You would be excused for thinking that the three songs on this EP were released years ago. That isn’t to say that the songs sound dated. They certainly do not. Actually, the production on the album is crisp and crystal clear. No, the songs just sound as if they were written by someone who has not been influenced by any artist or group after the era of The Rolling Stones and The Beatles. And you know what? That is a great thing! All three songs greet the listener like a breath of fresh air with their utter lack of pretense and posturing.

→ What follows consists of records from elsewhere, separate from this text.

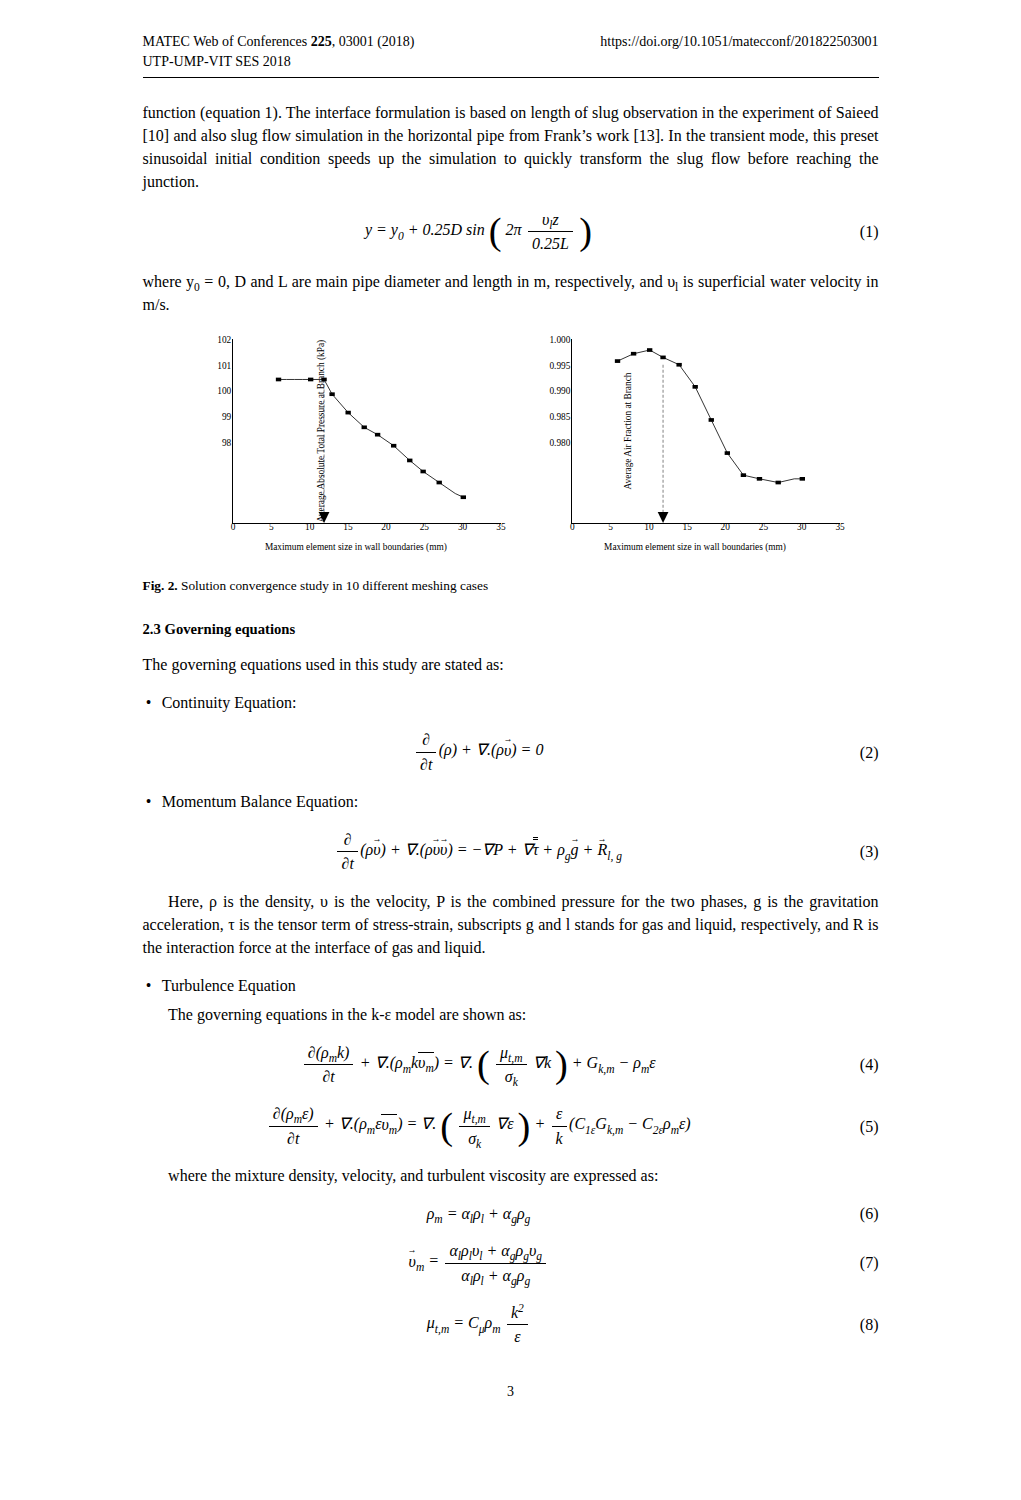MATEC Web of Conferences 225, 03001 (2018)
UTP-UMP-VIT SES 2018
https://doi.org/10.1051/matecconf/201822503001
function (equation 1). The interface formulation is based on length of slug observation in the experiment of Saieed [10] and also slug flow simulation in the horizontal pipe from Frank’s work [13]. In the transient mode, this preset sinusoidal initial condition speeds up the simulation to quickly transform the slug flow before reaching the junction.
y = y0 + 0.25D sin ( 2π υlz 0.25L )
(1)
where y0 = 0, D and L are main pipe diameter and length in m, respectively, and υl is superficial water velocity in m/s.
Average Absolute Total Pressure at Branch (kPa) 102 101 100 99 98 0 5 10 15 20 25 30 35
Maximum element size in wall boundaries (mm)
Average Air Fraction at Branch 1.000 0.995 0.990 0.985 0.980 0 5 10 15 20 25 30 35
Maximum element size in wall boundaries (mm)
Fig. 2. Solution convergence study in 10 different meshing cases
2.3 Governing equations
The governing equations used in this study are stated as:
Continuity Equation:
∂∂t(ρ) + ∇.(ρυ) = 0
(2)
Momentum Balance Equation:
∂∂t(ρυ) + ∇.(ρυυ) = −∇P + ∇τ + ρgg + Rl, g
(3)
Here, ρ is the density, υ is the velocity, P is the combined pressure for the two phases, g is the gravitation acceleration, τ is the tensor term of stress-strain, subscripts g and l stands for gas and liquid, respectively, and R is the interaction force at the interface of gas and liquid.
Turbulence Equation
The governing equations in the k-ε model are shown as:
∂(ρmk)∂t + ∇.(ρmkυm) = ∇. ( μt,m σk ∇k ) + Gk,m − ρmε
(4)
∂(ρmε)∂t + ∇.(ρmευm) = ∇. ( μt,m σk ∇ε ) + εk(C1εGk,m − C2ερmε)
(5)
where the mixture density, velocity, and turbulent viscosity are expressed as:
ρm = αlρl + αgρg
(6)
υm = αlρlυl + αgρgυg αlρl + αgρg
(7)
μt,m = Cμρm k2 ε
(8)
3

“The Holy Roller Stone Revival” kicks the tires and lights the fires immediately with a strong driving beat and vocals reminiscent of a powerful preacher lecturing his flock. Although I doubt that young Mr. Miraldi has in fact “…seen it all” as the lyrics suggest, he has certainly seen enough to create this rollicking song, with the call to join this particular revival too infectious to ignore. “Lucinda” comes next and offers a very pretty folksy ballad for your listening pleasure. The vocals are hauntingly clear and without any semblance of a whine. Very endearing. “Tease” brings the processional to an end with obvious nods to early upbeat Beatles material after a brief keyboard introduction. The bottom line is that anyone looking for songs that will bring cheer and happiness to their day should check these out, post haste. Just don’t blame me when all three come unbidden into your head and you’re forced to sing along.